Camp Leakey dient in erster Linie der ersten Stufe der Auswilderung der Orang-Utans – und als Heimat der Affen, die nicht mehr ausgewildert werden können, etwa aufgrund des Alters –, sodass die Menschenaffen hier teilweise noch sehr an den Menschen gewöhnt sind. Das beweist unter anderem eine betagte Orang-Utan-Dame namens Princess – die etliche Wörter in Zeichensprache beherrscht –, die jeden Besucher nach leckeren Nüssen durchsucht.
Dr. Tanja Lindauer, Journalistin und Schlussredakteurin, lebt und arbeitet in Berlin. Sie wird von ständigem Fernweh geplagt und bereist mit dem Rucksack die Welt.

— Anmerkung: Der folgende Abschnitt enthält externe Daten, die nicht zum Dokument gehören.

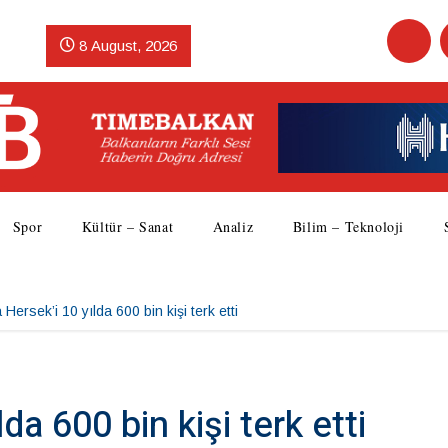
8 August, 2026
Spor
Kültür – Sanat
Analiz
Bilim – Teknoloji
Hersek’i 10 yılda 600 bin kişi terk etti
da 600 bin kişi terk etti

Zwar wird der Campbesucher immer wieder darauf hingewiesen, die Tiere nicht zu füttern oder zu berühren, doch haben die Orang-Utans da teilweise ihren ganz eigenen Kopf und gehen doch all zu gerne auch einmal mit den Camp-Besuchern auf Tuchfühlung. Vielleicht versteckt sich ja in den Taschen eine kleine Leckerei? Die Reise zu den Orang-Utans ist sicherlich mit einigen Hürden verbunden, wenn man sie als Individualreisender in Angriff nimmt, doch wird man mit einem unvergesslichen Erlebnis und mit Einblicken in die faszinierende Natur unseres Planeten belohnt.